Assigned task =
Output only the lines of the entries that follow, starting at the one with "left knee: (25, 105)" and running down to the one with "left ankle: (58, 120)", both included and unchanged.
[Record extracts — start]
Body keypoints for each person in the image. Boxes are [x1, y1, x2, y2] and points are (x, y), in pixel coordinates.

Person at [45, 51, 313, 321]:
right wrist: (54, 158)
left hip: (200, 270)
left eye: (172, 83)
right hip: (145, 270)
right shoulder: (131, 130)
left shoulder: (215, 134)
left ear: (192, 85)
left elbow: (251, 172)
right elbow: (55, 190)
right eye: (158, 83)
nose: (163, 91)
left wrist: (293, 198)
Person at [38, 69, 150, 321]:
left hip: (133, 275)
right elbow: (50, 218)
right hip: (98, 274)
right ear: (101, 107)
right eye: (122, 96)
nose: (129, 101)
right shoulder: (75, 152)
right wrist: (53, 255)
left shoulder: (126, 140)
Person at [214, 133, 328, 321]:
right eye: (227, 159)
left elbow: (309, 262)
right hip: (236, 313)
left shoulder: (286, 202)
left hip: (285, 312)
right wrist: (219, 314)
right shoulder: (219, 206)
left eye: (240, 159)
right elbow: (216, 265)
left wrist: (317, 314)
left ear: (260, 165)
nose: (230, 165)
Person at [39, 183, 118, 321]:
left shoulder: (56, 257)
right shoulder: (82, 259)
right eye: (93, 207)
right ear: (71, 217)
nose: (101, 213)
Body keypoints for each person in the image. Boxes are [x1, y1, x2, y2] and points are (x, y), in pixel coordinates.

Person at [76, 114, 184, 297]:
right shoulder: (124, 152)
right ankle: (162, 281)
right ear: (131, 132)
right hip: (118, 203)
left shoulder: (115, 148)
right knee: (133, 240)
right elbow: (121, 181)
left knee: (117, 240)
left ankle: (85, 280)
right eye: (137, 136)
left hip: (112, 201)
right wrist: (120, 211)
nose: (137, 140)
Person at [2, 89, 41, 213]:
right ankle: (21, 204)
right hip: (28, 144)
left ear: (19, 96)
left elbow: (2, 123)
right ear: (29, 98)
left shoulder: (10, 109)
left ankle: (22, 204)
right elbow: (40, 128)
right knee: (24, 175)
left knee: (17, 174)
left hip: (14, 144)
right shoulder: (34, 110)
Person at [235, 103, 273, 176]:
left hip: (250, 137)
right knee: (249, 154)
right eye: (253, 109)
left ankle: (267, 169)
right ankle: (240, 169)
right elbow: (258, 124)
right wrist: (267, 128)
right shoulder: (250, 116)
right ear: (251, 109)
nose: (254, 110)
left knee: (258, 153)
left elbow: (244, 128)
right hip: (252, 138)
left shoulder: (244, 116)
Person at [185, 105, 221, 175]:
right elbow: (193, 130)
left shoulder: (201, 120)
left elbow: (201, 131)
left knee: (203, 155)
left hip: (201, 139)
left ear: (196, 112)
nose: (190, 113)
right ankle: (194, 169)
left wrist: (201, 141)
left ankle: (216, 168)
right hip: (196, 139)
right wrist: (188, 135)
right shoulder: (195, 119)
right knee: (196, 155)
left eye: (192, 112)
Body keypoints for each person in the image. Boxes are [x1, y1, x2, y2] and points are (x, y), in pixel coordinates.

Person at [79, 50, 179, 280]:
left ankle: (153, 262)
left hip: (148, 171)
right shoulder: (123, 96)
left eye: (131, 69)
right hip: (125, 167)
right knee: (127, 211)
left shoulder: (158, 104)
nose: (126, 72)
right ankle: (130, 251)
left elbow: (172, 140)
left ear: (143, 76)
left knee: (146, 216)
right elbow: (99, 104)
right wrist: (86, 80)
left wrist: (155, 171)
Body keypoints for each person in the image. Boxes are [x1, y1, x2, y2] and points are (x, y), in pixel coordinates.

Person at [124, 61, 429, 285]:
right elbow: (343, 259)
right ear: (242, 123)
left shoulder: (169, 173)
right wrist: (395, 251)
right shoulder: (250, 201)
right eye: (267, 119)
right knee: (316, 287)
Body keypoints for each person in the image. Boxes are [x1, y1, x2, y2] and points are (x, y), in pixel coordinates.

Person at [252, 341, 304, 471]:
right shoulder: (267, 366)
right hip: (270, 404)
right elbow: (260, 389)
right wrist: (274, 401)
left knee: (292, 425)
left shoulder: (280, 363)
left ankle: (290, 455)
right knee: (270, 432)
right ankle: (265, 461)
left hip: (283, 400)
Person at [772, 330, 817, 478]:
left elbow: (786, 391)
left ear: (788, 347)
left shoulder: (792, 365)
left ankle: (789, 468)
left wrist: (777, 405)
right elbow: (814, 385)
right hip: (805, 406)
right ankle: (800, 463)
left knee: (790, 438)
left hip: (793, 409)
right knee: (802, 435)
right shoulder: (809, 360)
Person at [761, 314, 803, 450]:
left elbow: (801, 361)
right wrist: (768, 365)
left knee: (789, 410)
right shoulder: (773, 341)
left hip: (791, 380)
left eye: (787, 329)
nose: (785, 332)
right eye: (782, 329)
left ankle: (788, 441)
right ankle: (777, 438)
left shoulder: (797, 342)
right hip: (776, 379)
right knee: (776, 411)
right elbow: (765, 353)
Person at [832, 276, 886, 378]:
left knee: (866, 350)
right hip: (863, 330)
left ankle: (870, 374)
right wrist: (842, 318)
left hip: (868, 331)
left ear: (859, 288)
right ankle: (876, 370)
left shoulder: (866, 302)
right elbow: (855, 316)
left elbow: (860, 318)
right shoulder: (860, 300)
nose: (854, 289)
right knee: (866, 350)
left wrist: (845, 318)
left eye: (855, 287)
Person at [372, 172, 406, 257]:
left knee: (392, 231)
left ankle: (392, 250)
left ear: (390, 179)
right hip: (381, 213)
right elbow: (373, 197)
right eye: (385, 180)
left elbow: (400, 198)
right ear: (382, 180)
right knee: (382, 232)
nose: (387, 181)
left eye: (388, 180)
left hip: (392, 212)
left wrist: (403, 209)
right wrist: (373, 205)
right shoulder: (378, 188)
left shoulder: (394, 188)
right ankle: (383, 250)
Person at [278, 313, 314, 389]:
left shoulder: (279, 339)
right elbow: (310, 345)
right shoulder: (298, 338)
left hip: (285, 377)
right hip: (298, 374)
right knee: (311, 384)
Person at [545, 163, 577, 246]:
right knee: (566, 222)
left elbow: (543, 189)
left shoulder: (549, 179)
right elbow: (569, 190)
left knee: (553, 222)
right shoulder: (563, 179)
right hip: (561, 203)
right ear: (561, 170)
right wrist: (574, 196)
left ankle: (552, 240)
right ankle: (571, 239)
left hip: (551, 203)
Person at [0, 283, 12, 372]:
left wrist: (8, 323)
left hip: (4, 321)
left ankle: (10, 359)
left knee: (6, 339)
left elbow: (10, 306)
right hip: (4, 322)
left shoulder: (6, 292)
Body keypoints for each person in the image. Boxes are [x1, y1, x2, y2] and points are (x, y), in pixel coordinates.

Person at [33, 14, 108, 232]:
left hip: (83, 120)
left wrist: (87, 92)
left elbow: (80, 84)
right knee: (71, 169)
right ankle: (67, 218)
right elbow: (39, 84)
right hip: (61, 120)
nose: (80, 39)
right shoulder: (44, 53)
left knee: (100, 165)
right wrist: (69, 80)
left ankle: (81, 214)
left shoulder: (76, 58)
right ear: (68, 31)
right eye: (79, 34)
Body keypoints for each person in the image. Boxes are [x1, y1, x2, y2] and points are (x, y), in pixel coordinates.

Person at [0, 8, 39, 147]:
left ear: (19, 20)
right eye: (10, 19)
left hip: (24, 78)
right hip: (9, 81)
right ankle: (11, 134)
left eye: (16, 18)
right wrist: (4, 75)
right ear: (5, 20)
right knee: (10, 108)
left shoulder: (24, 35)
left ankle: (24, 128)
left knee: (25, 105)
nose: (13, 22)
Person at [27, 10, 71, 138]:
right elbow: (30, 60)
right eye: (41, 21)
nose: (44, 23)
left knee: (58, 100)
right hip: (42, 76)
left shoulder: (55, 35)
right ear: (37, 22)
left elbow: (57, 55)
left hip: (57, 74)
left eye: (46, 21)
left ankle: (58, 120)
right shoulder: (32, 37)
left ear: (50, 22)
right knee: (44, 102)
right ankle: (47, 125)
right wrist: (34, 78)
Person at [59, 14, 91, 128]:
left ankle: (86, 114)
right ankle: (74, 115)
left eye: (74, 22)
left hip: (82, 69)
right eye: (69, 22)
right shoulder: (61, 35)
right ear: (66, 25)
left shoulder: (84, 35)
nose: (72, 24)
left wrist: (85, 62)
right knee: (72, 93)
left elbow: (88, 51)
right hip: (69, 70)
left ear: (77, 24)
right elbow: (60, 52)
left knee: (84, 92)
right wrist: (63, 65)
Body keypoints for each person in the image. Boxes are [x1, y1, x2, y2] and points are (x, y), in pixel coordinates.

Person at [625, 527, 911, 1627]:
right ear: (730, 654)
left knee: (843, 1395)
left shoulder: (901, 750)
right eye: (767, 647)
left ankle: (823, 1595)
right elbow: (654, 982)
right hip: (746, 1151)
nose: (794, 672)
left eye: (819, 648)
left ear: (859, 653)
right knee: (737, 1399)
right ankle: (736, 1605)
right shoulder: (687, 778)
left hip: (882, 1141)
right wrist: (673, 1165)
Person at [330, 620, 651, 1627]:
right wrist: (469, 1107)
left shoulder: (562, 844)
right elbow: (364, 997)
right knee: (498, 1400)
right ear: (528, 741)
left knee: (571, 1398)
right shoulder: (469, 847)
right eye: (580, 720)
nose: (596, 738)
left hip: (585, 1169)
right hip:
[Record extracts — finish]
Task solution =
left knee: (25, 105)
nose: (13, 22)
Person at [27, 10, 71, 138]:
right elbow: (30, 60)
right eye: (41, 21)
nose: (44, 23)
left knee: (58, 100)
right hip: (42, 76)
left shoulder: (55, 35)
right ear: (37, 22)
left elbow: (57, 55)
left hip: (57, 74)
left eye: (46, 21)
left ankle: (58, 120)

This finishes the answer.